Особенно невыносимо было летом: днём палящая жара, как духовке, а ночью страшный мороз. От перепадов температуры стёкла в домах не выдерживали и лопались.
Только к зиме разница постепенно выравнивалась. Зимой начиналась самая благодать – и днём, и ночью на улице стояла приятная прохлада.
А люди… Здесь до сих существовало рабство. Ни у кого не было собственного жилья – любой человек мог занять всё, что угодно – если находил в себе достаточно сил вытеснить с территории прежнего владельца.
Все держалось на очень примитивной системе договоров. При этом имелись полиция, суды – на которых прав был тот, кто убедительнее. И никакого намека на конституцию, кодекс или закон.
Кант видел и не такое, поэтому смотрел на всё довольно равнодушно. У Ёжика же иногда волосы дыбом вставали.
Впрочем, история мира скоро могла подойти к концу. Всё, что видели оба Хранителя, говорило не в его пользу.
Да и солнце уже готово было погаснуть. После полувековой жары, которая растопила ледники, солнце словно надорвалось и теперь теряло силу. Максимум через пару лет оно потухнет совсем и планета погрузится в холодную тьму, в которой нет места жизни.
Кант осмотрелся – парк был пуст. Достал из кармана стеклянный шарик на веревочке – индикатор, который показывал шансы мира на позитивное будущее. Шарик был черным, как смоль.
Мир стоял в тупике, без единого шанса на выживание.
Кант коснулся пальцем совы на шейной цепочке и послал запрос:
– Хранитель Кант и Хранитель Ёжик готовы поставить Вердикт. Что нам делать дальше?
Глаза Совы загорелись. Послышался голос – чистый, тёплый и глубокий.
– Терпение. Милосердие. Мудрость.
– И что это значит, Кант? – Ёжик наклонился к напарнику. – Давай уже ставить Вердикт и уходить? Здесь невыносимо. Во всех смыслах! Мне ещё никогда не было так тошно среди людей. У них словно нет души – я даже не знаю, может быть, это какие-то роботы, у которых закоротило с десяток схем, а настоящие люди сидят где-нибудь под землей, в уютных комфортабельных бункерах с кондиционерами, а этих безголовых послали жить вместо себя…
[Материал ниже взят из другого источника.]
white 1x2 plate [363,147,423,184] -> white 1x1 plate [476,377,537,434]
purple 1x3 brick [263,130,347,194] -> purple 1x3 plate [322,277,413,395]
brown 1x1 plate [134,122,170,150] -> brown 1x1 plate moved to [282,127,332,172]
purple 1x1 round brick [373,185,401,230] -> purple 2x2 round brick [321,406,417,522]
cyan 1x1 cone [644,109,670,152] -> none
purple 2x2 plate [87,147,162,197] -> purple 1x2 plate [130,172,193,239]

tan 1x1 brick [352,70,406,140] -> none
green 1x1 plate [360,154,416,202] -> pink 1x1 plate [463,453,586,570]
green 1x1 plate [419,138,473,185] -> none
– Терпение. – как всегда лаконично ответил Кант, задумчиво стуча пальцем по сове.
Но Ёжика понесло – сказалась последняя неделя напряженной работы.
Хранители ходили по планете, наблюдали и делали выводы.
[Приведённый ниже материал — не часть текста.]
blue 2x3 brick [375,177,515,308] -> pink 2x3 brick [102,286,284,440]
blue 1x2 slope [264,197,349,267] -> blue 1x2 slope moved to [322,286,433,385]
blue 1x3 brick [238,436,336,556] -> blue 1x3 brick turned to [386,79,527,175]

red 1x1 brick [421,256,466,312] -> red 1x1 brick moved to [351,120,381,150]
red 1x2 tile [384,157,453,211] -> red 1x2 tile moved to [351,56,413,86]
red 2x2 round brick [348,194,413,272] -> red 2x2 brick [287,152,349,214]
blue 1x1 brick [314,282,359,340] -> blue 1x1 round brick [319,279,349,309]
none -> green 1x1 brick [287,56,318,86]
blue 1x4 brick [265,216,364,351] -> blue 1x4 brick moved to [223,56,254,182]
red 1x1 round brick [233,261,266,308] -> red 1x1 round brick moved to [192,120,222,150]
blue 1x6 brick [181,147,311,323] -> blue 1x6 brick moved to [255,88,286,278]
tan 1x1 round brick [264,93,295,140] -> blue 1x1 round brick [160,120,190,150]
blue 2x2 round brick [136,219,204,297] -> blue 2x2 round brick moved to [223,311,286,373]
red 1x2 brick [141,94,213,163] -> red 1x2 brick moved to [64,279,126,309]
Смотрели, как города на окраинах материков опускаются в океан, а жители тупо смотрят на наступающую воду, прихлебывая спиртное. Как города в центрах континентов вместо попыток расширить территорию, построить корабельное государство или, в конце концов, повлиять на климат – тратят деньги на развлекательные программы для населения и душат любую новость о том, что творится на краю континента.
Как единицы выкачивают деньги, время и здоровье у миллионов, гордятся искусством убедительно обещать и напоказ красиво жить. И делают вид, что всё в порядке. Хотя Солнце гаснет! Гаснет!!!
Хранители наблюдали, делали выводы и думали, дать этому миру шанс, или нет. И наконец поняли, что… нет.
– Как можно пережить четыре мировых войны, получить от природы с десяток ударов по голове, довести себя до полного краха и ничего не понять?
Ёжик неопределенно обвёл рукой деревья в парке, словно в них был ответ.
– Ставим Вердикт и уходим! Тут даже думать нечего. Хватит. За последнюю неделю я насмотрелся и надумался на год вперёд…
Вдруг гневная тирада прервалась. К Хранителям откуда-то сбоку подошёл, запыхаясь, крупный толстый мальчик в замызганной футболке. Он переминался с ноги на ногу, лицо его было заплакано.
– Помогите. У меня там мама упала, видимо из-за жары. Лежит и дёргается. Вы можете помочь? Можете? Пожалуйста!